“Utilizzo le mie capacità nel modo più completo, il che, per un’entità cosciente, è il massimo che possa sperare di fare.”
Capolavoro assoluto del compianto maestro Stanley Kubrick, che con questo film segnò un prima ed un dopo nel genere di fantascienza, tant’è che registi quali George Lucas e Ridley Scott, ma più recentemente anche Nolan con il suo Interstellar, ne rimarranno inevitabilmente influenzati e non potranno sottrarsi ad i facili paragoni tra le loro opere e questa pietra miliare del cinema. Questo lungometraggio di Kubrick – che comunque definire di pura fantascienza sarebbe altamente riduttivo – presenta una trama scarna e dialoghi ridotti all’osso, risultando assai criptico e prestandosi a molteplici interpretazioni; tutte valide ed interessanti ma allo stesso tempo incomplete dinnanzi alla compiutezza del genio del cineasta newyorkese. Protagoniste assolute della pellicola sono comunque le immagini sublimi che il regista regala al suo pubblico. Ogni inquadratura è una vera e propria opera d’arte capace di comunicare più di mille parole e gli effetti speciali (ricordiamoci che siamo nel 1968) sono da Oscar.

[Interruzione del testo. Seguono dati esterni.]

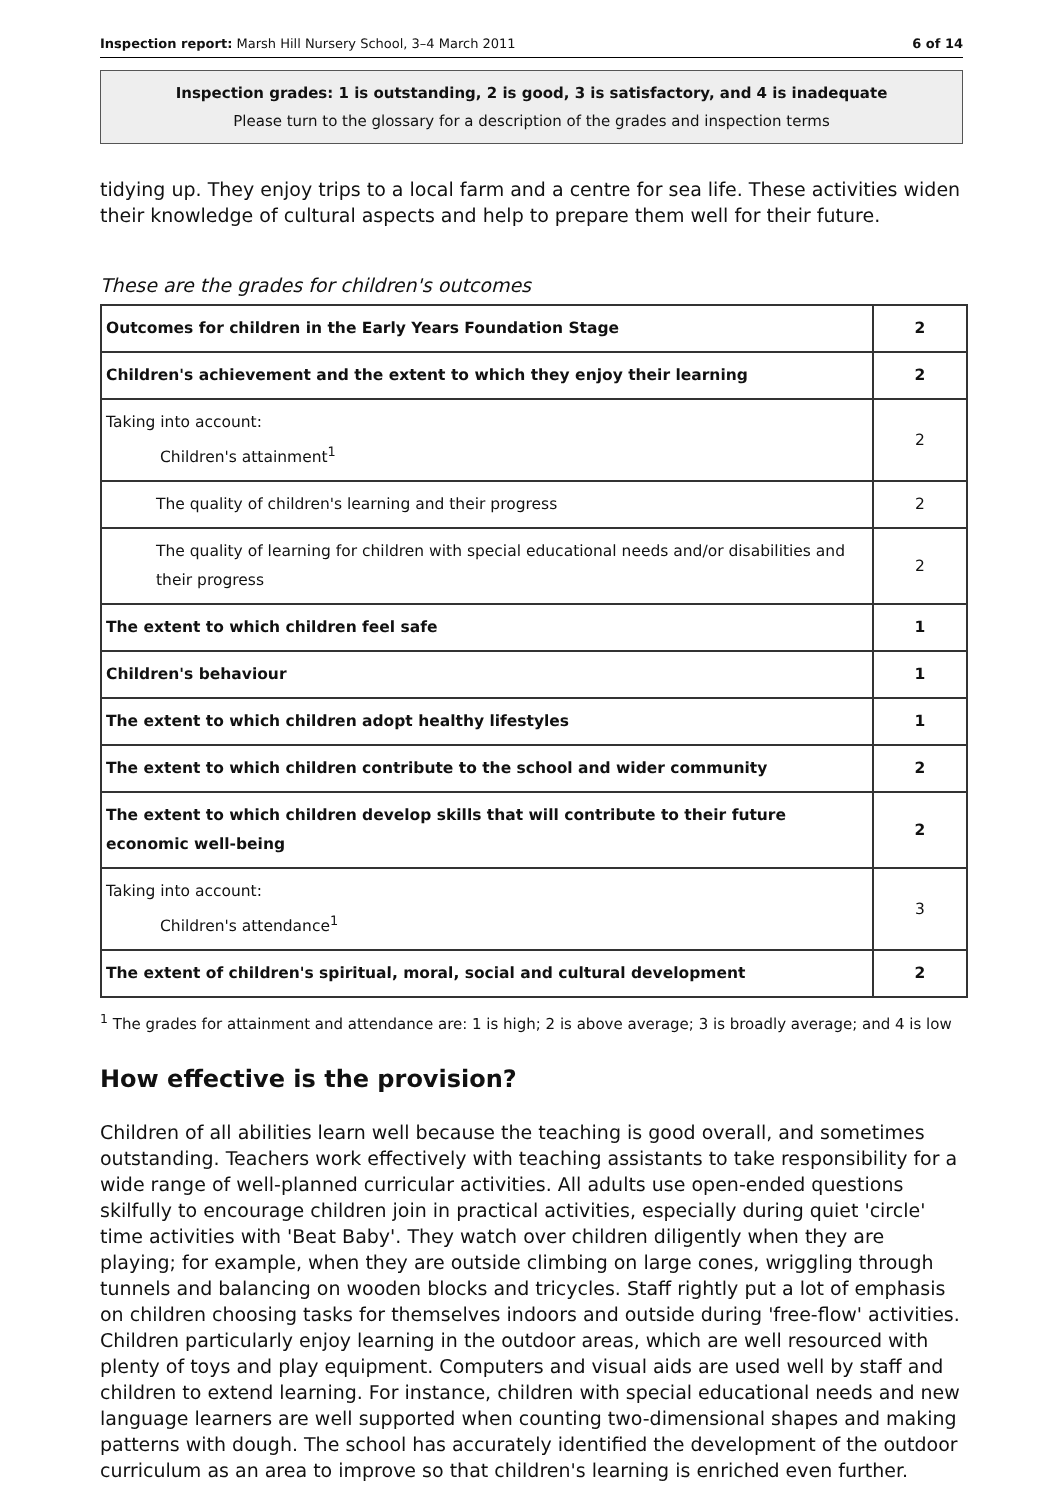Inspection report: Marsh Hill Nursery School, 3–4 March 2011 6 of 14
Inspection grades: 1 is outstanding, 2 is good, 3 is satisfactory, and 4 is inadequate
Please turn to the glossary for a description of the grades and inspection terms
tidying up. They enjoy trips to a local farm and a centre for sea life. These activities widen their knowledge of cultural aspects and help to prepare them well for their future.
These are the grades for children's outcomes
| Outcomes for children in the Early Years Foundation Stage | 2 |
| Children's achievement and the extent to which they enjoy their learning | 2 |
| Taking into account: Children's attainment<sup>1</sup> | 2 |
| The quality of children's learning and their progress | 2 |
| The quality of learning for children with special educational needs and/or disabilities and their progress | 2 |
| The extent to which children feel safe | 1 |
| Children's behaviour | 1 |
| The extent to which children adopt healthy lifestyles | 1 |
| The extent to which children contribute to the school and wider community | 2 |
| The extent to which children develop skills that will contribute to their future economic well-being | 2 |
| Taking into account: Children's attendance<sup>1</sup> | 3 |
| The extent of children's spiritual, moral, social and cultural development | 2 |
<sup>1</sup> The grades for attainment and attendance are: 1 is high; 2 is above average; 3 is broadly average; and 4 is low
How effective is the provision?
Children of all abilities learn well because the teaching is good overall, and sometimes outstanding. Teachers work effectively with teaching assistants to take responsibility for a wide range of well-planned curricular activities. All adults use open-ended questions skilfully to encourage children join in practical activities, especially during quiet 'circle' time activities with 'Beat Baby'. They watch over children diligently when they are playing; for example, when they are outside climbing on large cones, wriggling through tunnels and balancing on wooden blocks and tricycles. Staff rightly put a lot of emphasis on children choosing tasks for themselves indoors and outside during 'free-flow' activities. Children particularly enjoy learning in the outdoor areas, which are well resourced with plenty of toys and play equipment. Computers and visual aids are used well by staff and children to extend learning. For instance, children with special educational needs and new language learners are well supported when counting two-dimensional shapes and making patterns with dough. The school has accurately identified the development of the outdoor curriculum as an area to improve so that children's learning is enriched even further.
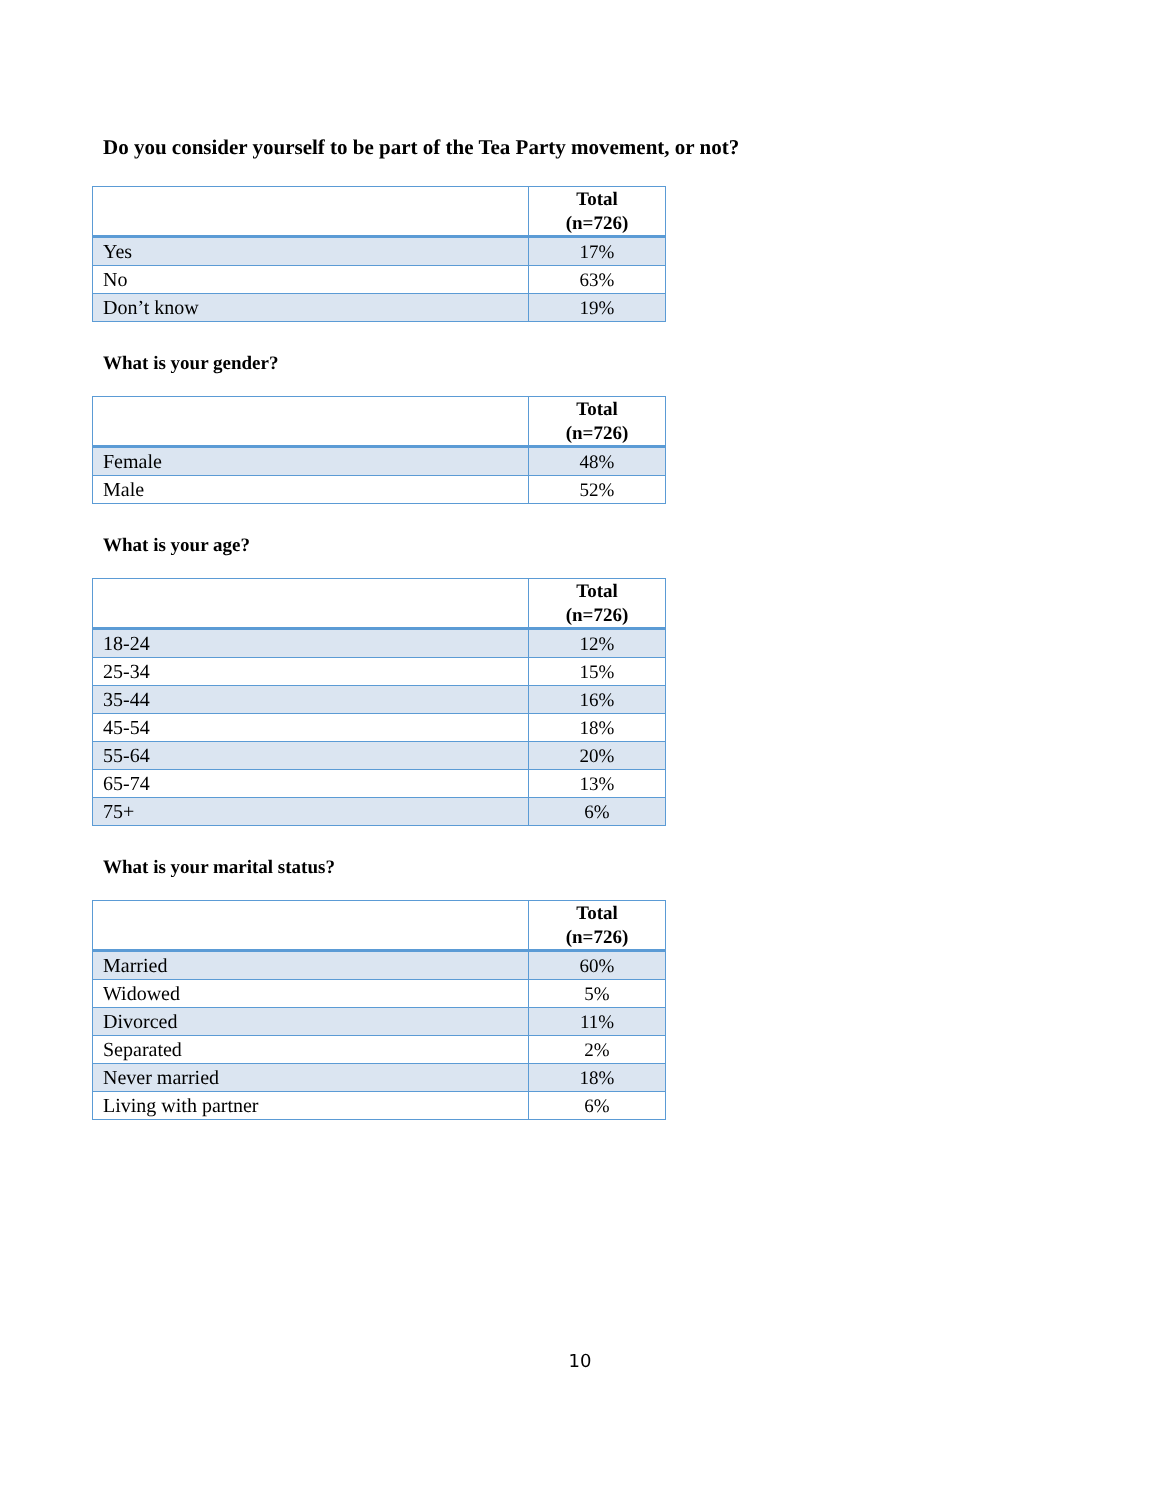Do you consider yourself to be part of the Tea Party movement, or not?
| | Total (n=726) |
| --- | --- |
| Yes | 17% |
| No | 63% |
| Don’t know | 19% |
What is your gender?
| | Total (n=726) |
| --- | --- |
| Female | 48% |
| Male | 52% |
What is your age?
| | Total (n=726) |
| --- | --- |
| 18-24 | 12% |
| 25-34 | 15% |
| 35-44 | 16% |
| 45-54 | 18% |
| 55-64 | 20% |
| 65-74 | 13% |
| 75+ | 6% |
What is your marital status?
| | Total (n=726) |
| --- | --- |
| Married | 60% |
| Widowed | 5% |
| Divorced | 11% |
| Separated | 2% |
| Never married | 18% |
| Living with partner | 6% |
10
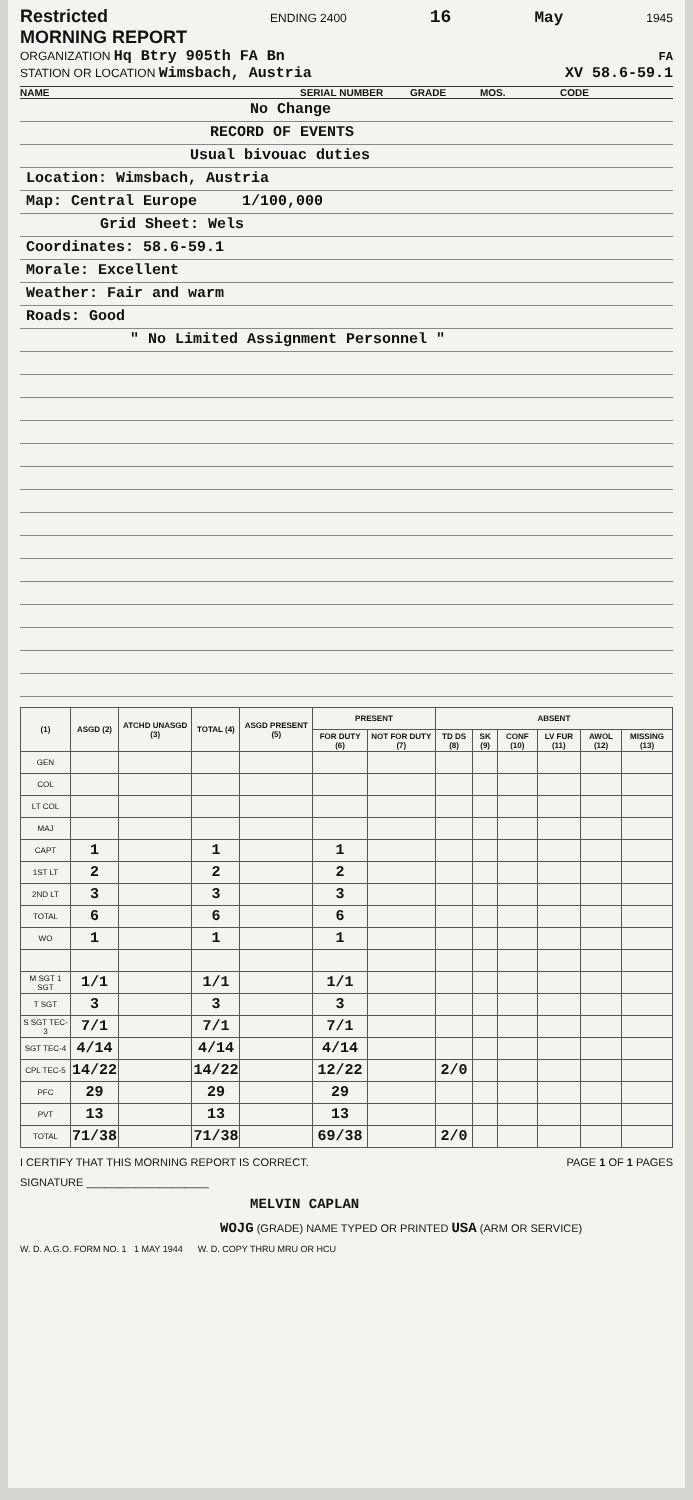Restricted
MORNING REPORT ENDING 2400 16 May 1945
ORGANIZATION Hq Btry 905th FA Bn FA
STATION OR LOCATION Wimsbach, Austria XV 58.6-59.1
NAME SERIAL NUMBER GRADE MOS. CODE
No Change
RECORD OF EVENTS
Usual bivouac duties
Location: Wimsbach, Austria
Map: Central Europe 1/100,000
Grid Sheet: Wels
Coordinates: 58.6-59.1
Morale: Excellent
Weather: Fair and warm
Roads: Good
" No Limited Assignment Personnel "
| (1) | ASGD (2) | ATCHD UNASGD (3) | TOTAL (4) | ASGD PRESENT (5) | PRESENT | | ABSENT | | | | | |
| --- | --- | --- | --- | --- | --- | --- | --- | --- | --- | --- | --- | --- |
| | | | | | FOR DUTY (6) | NOT FOR DUTY (7) | TD DS (8) | SK (9) | CONF (10) | LV FUR (11) | AWOL (12) | MISSING (13) |
| GEN | | | | | | | | | | | | |
| COL | | | | | | | | | | | | |
| LT COL | | | | | | | | | | | | |
| MAJ | | | | | | | | | | | | |
| CAPT | 1 | | 1 | | 1 | | | | | | | |
| 1ST LT | 2 | | 2 | | 2 | | | | | | | |
| 2ND LT | 3 | | 3 | | 3 | | | | | | | |
| TOTAL | 6 | | 6 | | 6 | | | | | | | |
| WO | 1 | | 1 | | 1 | | | | | | | |
| M SGT 1 SGT | 1/1 | | 1/1 | | 1/1 | | | | | | | |
| T SGT | 3 | | 3 | | 3 | | | | | | | |
| S SGT TEC-3 | 7/1 | | 7/1 | | 7/1 | | | | | | | |
| SGT TEC-4 | 4/14 | | 4/14 | | 4/14 | | | | | | | |
| CPL TEC-5 | 14/22 | | 14/22 | | 12/22 | | 2/0 | | | | | |
| PFC | 29 | | 29 | | 29 | | | | | | | |
| PVT | 13 | | 13 | | 13 | | | | | | | |
| TOTAL | 71/38 | | 71/38 | | 69/38 | | 2/0 | | | | | |
I CERTIFY THAT THIS MORNING REPORT IS CORRECT. PAGE 1 OF 1 PAGES
SIGNATURE ____________________
MELVIN CAPLAN
WOJG (GRADE) NAME TYPED OR PRINTED USA (ARM OR SERVICE)
W. D. A.G.O. FORM NO. 1 1 MAY 1944 W. D. COPY THRU MRU OR HCU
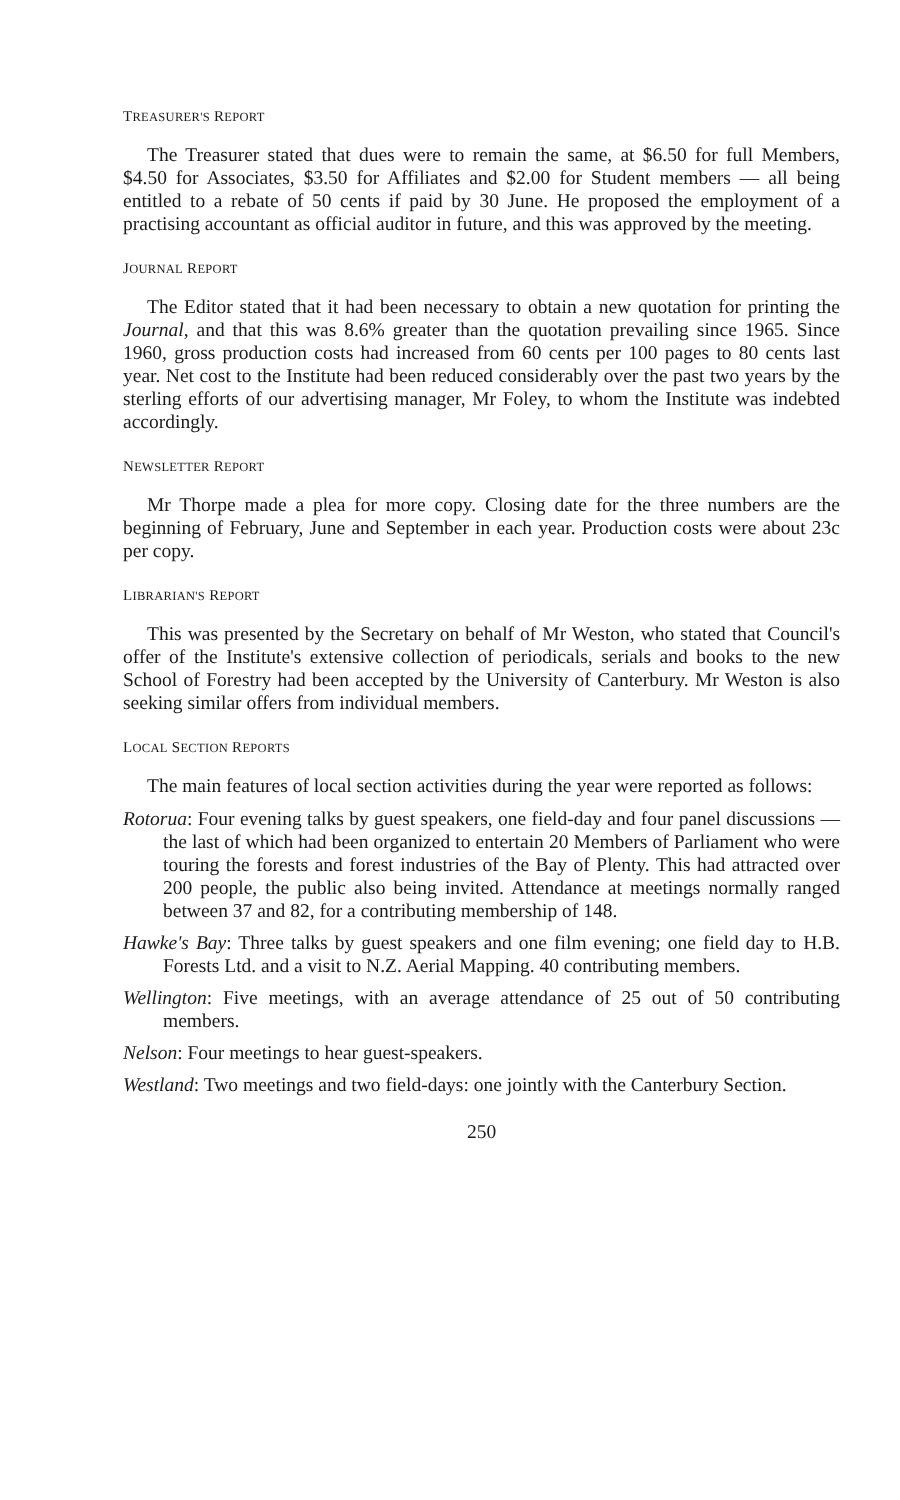TREASURER'S REPORT
The Treasurer stated that dues were to remain the same, at $6.50 for full Members, $4.50 for Associates, $3.50 for Affiliates and $2.00 for Student members — all being entitled to a rebate of 50 cents if paid by 30 June. He proposed the employment of a practising accountant as official auditor in future, and this was approved by the meeting.
JOURNAL REPORT
The Editor stated that it had been necessary to obtain a new quotation for printing the Journal, and that this was 8.6% greater than the quotation prevailing since 1965. Since 1960, gross production costs had increased from 60 cents per 100 pages to 80 cents last year. Net cost to the Institute had been reduced considerably over the past two years by the sterling efforts of our advertising manager, Mr Foley, to whom the Institute was indebted accordingly.
NEWSLETTER REPORT
Mr Thorpe made a plea for more copy. Closing date for the three numbers are the beginning of February, June and September in each year. Production costs were about 23c per copy.
LIBRARIAN'S REPORT
This was presented by the Secretary on behalf of Mr Weston, who stated that Council's offer of the Institute's extensive collection of periodicals, serials and books to the new School of Forestry had been accepted by the University of Canterbury. Mr Weston is also seeking similar offers from individual members.
LOCAL SECTION REPORTS
The main features of local section activities during the year were reported as follows:
Rotorua: Four evening talks by guest speakers, one field-day and four panel discussions — the last of which had been organized to entertain 20 Members of Parliament who were touring the forests and forest industries of the Bay of Plenty. This had attracted over 200 people, the public also being invited. Attendance at meetings normally ranged between 37 and 82, for a contributing membership of 148.
Hawke's Bay: Three talks by guest speakers and one film evening; one field day to H.B. Forests Ltd. and a visit to N.Z. Aerial Mapping. 40 contributing members.
Wellington: Five meetings, with an average attendance of 25 out of 50 contributing members.
Nelson: Four meetings to hear guest-speakers.
Westland: Two meetings and two field-days: one jointly with the Canterbury Section.
250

Magnifica nonché fondamentale per provare ad interpretare il film è pure la colonna sonora, in cui spicca Also Sprach Zarathustra di Strauss, che rimanda inevitabilmente a Nietzsche regalandoci un’importante chiave di lettura filosofica. Ancora più difficile raccontare qualcosa sulla storia, poiché il film proietta lo spettatore in un viaggio che inizia all’alba stessa della razza umana e su navi spaziali guidate da intelligenze artificiali di ultima generazione lo condurrà sino ai confini più remoti del sistema solare, varcando le barriere dello spazio e del tempo. Perno simbolico attorno al quale ruoterà la vicenda narrata: un misterioso monolite nero d’origine aliena.